Pendergrass helped create the park. He was the county nature center supervisor at the time. He said the terrain that houses the preserve is rocky, so the idea of ​​integrating it into the county’s park system has been raised.

“It was born out of opportunity,” Pendergrass said, adding that places like the preserve make a difference for wildlife.

Pendergrass said Jimmy Foltz, the county’s director of parks and recreation at the time, was good at rallying people to support the projects. The department created a presentation for people who would support the project. Pendergrass noted that Fred and Bill Stanback were supporters.

“Funds were raised fairly quickly to acquire the land,” Pendergrass said.

A Catawba College professor conducted an ecological study on the property and the county decided to limit development to only provide access to the park and walking trails to showcase the natural aspects of the area.

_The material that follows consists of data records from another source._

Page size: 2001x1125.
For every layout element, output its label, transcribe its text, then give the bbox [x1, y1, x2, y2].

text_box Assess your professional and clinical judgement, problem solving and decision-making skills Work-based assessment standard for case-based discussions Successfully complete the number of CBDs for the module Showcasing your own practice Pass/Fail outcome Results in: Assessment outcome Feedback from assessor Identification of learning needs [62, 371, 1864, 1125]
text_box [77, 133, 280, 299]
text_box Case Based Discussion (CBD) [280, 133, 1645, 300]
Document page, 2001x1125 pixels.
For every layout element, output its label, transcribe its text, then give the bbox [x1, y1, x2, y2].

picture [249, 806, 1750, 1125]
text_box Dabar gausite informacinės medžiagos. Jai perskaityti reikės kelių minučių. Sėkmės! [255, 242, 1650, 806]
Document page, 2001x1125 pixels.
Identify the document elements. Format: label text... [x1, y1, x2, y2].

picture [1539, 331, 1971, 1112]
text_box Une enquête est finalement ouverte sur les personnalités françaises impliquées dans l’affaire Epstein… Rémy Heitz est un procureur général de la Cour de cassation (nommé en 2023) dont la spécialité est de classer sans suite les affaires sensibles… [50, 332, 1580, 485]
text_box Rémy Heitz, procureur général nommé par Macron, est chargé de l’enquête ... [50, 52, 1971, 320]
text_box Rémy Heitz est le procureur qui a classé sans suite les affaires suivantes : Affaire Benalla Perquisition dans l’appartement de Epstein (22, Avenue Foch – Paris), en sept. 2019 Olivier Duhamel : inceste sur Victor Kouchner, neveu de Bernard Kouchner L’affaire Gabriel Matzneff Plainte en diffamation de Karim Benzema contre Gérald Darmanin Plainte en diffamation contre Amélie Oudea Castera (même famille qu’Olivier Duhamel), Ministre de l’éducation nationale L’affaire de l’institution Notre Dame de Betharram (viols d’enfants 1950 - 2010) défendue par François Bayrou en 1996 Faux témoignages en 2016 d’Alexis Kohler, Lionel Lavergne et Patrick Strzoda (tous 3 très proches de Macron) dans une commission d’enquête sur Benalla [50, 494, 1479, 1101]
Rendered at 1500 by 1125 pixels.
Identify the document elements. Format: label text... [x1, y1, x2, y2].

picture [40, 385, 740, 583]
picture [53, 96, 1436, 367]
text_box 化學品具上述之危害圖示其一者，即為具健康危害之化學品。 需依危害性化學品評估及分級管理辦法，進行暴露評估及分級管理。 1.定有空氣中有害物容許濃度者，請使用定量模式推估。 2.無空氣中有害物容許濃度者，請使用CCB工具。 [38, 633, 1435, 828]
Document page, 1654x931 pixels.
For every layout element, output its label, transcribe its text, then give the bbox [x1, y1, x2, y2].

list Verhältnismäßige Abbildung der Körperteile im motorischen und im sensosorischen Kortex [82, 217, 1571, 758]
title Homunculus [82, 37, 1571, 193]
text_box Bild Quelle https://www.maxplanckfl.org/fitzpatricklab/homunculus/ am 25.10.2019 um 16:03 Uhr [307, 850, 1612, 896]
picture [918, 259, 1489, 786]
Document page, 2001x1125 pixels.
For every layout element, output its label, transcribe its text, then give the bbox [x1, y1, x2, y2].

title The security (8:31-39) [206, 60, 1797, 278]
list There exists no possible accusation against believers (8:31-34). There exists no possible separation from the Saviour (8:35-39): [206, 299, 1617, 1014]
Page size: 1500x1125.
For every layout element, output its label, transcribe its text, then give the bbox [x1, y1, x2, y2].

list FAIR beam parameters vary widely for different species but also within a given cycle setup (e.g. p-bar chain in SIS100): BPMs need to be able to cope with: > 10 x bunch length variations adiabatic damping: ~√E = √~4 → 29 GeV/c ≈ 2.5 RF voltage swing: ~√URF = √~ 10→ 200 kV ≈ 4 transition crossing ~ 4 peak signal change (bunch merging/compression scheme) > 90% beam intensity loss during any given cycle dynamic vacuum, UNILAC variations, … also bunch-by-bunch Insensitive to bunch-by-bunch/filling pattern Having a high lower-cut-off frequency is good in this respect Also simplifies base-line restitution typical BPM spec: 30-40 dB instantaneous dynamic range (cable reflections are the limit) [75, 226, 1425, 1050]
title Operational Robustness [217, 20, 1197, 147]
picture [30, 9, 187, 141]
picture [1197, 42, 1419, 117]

There are plant identification signs on the “plant loop” trail. Pendergrass said a year-long eagle scout project led to the creation of a guide to plants and nature walks on the property. He said that over the years these have continued.

The reserve was named Eagle Point because of sightings of bald eagles, but Pendergrass said it was not created specifically because of the presence of eagles. Eagles are a success story of species recovery efforts. The species was reclassified from endangered to threatened in 1995 and delisted entirely in 2007.

“It’s a great place to go,” Pendergrass said, adding that it’s one of his favorite projects he’s been involved in.